TASK INSTRUCTIONS: One part of the entries below is wanted: the lines from the one containing "Especialista en NLP" through the one containing "En México, diversas". Write those out exactly and nothing else.

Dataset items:
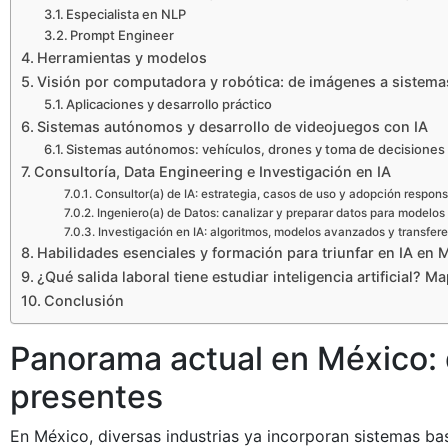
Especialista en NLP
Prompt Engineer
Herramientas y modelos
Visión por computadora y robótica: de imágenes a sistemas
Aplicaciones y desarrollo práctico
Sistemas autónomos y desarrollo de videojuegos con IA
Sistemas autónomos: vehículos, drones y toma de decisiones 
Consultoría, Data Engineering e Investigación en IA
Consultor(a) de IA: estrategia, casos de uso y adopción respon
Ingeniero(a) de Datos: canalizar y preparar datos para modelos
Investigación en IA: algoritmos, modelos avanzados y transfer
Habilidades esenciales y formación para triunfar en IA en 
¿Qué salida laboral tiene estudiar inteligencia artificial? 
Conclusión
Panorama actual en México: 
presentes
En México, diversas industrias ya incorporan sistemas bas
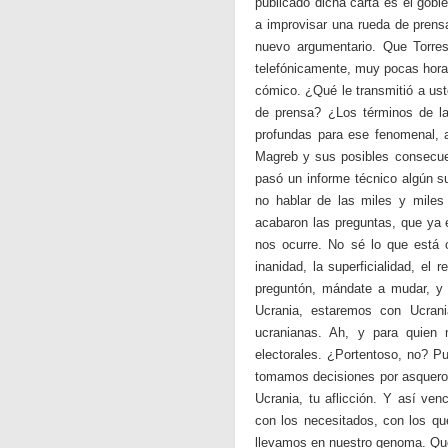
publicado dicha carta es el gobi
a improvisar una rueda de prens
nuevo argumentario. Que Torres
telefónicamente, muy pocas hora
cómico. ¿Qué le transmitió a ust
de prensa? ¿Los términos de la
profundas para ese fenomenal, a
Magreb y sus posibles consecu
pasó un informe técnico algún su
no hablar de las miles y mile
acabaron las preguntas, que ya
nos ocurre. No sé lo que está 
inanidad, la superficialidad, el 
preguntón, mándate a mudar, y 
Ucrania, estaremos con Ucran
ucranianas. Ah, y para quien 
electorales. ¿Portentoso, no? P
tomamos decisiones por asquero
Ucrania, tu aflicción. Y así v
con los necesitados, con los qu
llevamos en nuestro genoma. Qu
* * *
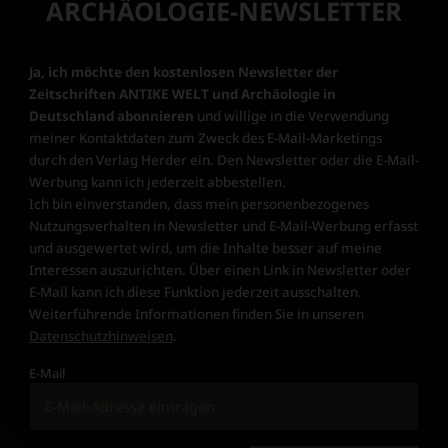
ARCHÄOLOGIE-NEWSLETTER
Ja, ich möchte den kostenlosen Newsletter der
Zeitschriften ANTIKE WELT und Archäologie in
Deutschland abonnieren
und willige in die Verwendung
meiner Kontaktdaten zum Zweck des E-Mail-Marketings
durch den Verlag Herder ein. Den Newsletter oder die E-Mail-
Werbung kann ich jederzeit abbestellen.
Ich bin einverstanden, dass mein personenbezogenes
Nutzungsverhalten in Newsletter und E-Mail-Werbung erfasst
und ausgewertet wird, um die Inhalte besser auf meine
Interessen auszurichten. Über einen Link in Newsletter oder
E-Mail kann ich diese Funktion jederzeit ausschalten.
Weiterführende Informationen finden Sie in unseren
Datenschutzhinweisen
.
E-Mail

RESULT FOR THIS TASK:
Especialista en NLP
Prompt Engineer
Herramientas y modelos
Visión por computadora y robótica: de imágenes a sistemas
Aplicaciones y desarrollo práctico
Sistemas autónomos y desarrollo de videojuegos con IA
Sistemas autónomos: vehículos, drones y toma de decisiones 
Consultoría, Data Engineering e Investigación en IA
Consultor(a) de IA: estrategia, casos de uso y adopción respon
Ingeniero(a) de Datos: canalizar y preparar datos para modelos
Investigación en IA: algoritmos, modelos avanzados y transfer
Habilidades esenciales y formación para triunfar en IA en 
¿Qué salida laboral tiene estudiar inteligencia artificial? 
Conclusión
Panorama actual en México: 
presentes
En México, diversas industrias ya incorporan sistemas bas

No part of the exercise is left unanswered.